SAN FRANCISCO (KCBS) – Airbnb has announced it plans to collect occupancy taxes in San Francisco beginning October 1.

In a blog post Wednesday, David Owen, Regional Head of Public Policy said "this is the culmination of a long process that began earlier this year when we announced our intent to help collect and remit occupancy taxes in San Francisco. Our community members in San Francisco have told us they want to pay their fair share and the overwhelming majority have asked us to help," Owen wrote. "In the past, it's been difficult for individual hosts to pay taxes that were designed for traditional hotels that operate year round. This has been a complicated issue and we're happy to be taking action to help simplify the collection process for hosts, guests and for the City."

Airbnb said starting October 1, guests will see a new line item on their Airbnb receipt for the city-imposed Transient Occupancy Tax. The tax will be added to the total amount paid by guests on stays of fewer than 30 days – hosts will not have to do anything extra. Those taxes will be remitted to the City by Airbnb on behalf of hosts.

Owen writes "we think it's the right thing to do in San Francisco and we're proud to be moving forward. We look forward to a continued dialogue on this issue with our entire community in the future. We know home sharing and our community of hosts make cities stronger and more vibrant and we want to work with leaders around the world to ensure the sharing economy continues to thrive."

The home sharing company launched a similar program in Portland, Oregon earlier this year.

The 14 percent hotel tax from visitors could net millions a year for San Francisco.

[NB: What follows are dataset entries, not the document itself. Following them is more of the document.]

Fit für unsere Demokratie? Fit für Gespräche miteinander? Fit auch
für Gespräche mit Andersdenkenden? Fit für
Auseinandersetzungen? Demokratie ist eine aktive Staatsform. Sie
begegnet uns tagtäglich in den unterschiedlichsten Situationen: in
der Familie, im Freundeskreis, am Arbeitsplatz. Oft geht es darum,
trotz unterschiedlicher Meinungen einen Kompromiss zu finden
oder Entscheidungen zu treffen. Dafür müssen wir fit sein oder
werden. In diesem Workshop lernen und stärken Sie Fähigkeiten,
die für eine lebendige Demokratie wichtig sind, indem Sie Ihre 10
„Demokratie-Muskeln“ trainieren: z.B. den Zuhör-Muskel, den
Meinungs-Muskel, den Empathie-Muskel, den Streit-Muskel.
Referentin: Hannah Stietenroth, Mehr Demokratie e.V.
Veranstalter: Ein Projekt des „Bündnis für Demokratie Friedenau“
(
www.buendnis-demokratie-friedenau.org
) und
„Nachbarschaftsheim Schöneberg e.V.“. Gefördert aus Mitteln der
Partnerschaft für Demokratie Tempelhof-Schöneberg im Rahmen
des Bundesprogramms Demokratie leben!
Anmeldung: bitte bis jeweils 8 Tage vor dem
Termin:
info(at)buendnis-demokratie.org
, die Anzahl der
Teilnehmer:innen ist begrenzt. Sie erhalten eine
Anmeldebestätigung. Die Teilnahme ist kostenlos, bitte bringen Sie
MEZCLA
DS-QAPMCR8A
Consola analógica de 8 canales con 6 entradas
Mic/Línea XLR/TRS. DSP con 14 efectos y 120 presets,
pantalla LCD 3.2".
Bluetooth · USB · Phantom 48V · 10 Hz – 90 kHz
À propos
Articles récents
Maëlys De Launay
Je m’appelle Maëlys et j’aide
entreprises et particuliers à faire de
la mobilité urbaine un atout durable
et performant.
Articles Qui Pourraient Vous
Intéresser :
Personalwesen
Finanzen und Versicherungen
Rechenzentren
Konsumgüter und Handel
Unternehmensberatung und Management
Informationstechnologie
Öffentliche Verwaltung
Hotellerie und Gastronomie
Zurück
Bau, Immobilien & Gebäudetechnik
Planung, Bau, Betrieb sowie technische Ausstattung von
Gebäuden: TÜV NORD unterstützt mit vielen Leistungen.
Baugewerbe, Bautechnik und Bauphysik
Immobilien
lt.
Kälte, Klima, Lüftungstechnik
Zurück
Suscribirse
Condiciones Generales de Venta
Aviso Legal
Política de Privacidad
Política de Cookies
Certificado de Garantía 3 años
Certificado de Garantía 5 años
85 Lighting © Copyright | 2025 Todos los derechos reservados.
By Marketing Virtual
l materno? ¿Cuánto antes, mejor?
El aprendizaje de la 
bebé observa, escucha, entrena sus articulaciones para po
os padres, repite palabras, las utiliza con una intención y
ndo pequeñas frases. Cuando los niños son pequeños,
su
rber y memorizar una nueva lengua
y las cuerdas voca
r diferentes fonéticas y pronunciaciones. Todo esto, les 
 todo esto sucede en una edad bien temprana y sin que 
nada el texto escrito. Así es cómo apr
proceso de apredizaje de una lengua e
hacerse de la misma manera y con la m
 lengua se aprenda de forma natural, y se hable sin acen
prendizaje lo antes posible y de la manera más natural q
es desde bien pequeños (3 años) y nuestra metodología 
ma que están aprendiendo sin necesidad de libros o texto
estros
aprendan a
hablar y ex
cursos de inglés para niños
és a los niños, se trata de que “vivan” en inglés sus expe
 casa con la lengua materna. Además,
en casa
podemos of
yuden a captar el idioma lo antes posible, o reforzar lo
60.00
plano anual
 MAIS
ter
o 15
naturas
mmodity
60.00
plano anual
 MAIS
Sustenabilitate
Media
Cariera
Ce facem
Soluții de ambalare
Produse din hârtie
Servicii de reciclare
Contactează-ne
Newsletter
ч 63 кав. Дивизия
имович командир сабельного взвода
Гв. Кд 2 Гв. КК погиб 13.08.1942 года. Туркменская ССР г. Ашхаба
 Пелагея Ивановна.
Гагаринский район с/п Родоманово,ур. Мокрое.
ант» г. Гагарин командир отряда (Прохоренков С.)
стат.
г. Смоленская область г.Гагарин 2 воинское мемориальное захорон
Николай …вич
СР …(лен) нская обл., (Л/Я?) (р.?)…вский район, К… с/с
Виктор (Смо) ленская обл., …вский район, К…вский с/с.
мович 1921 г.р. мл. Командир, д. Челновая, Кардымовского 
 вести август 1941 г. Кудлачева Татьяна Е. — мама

This all comes as San Francisco Supervisor David Chiu has proposed legislation to regulate Airbnb. He said currently, "the laws are being broken every single day" and that San Francisco needs to take "a different approach, as the current system is not working." Chiu's proposal would regulate how, where and when housing shares are okay and also cap vacation rentals of entire homes.

A study by the San Francisco Chronicle found Airbnb had almost 4,800 San Francisco listings, with about two-thirds of those entire homes.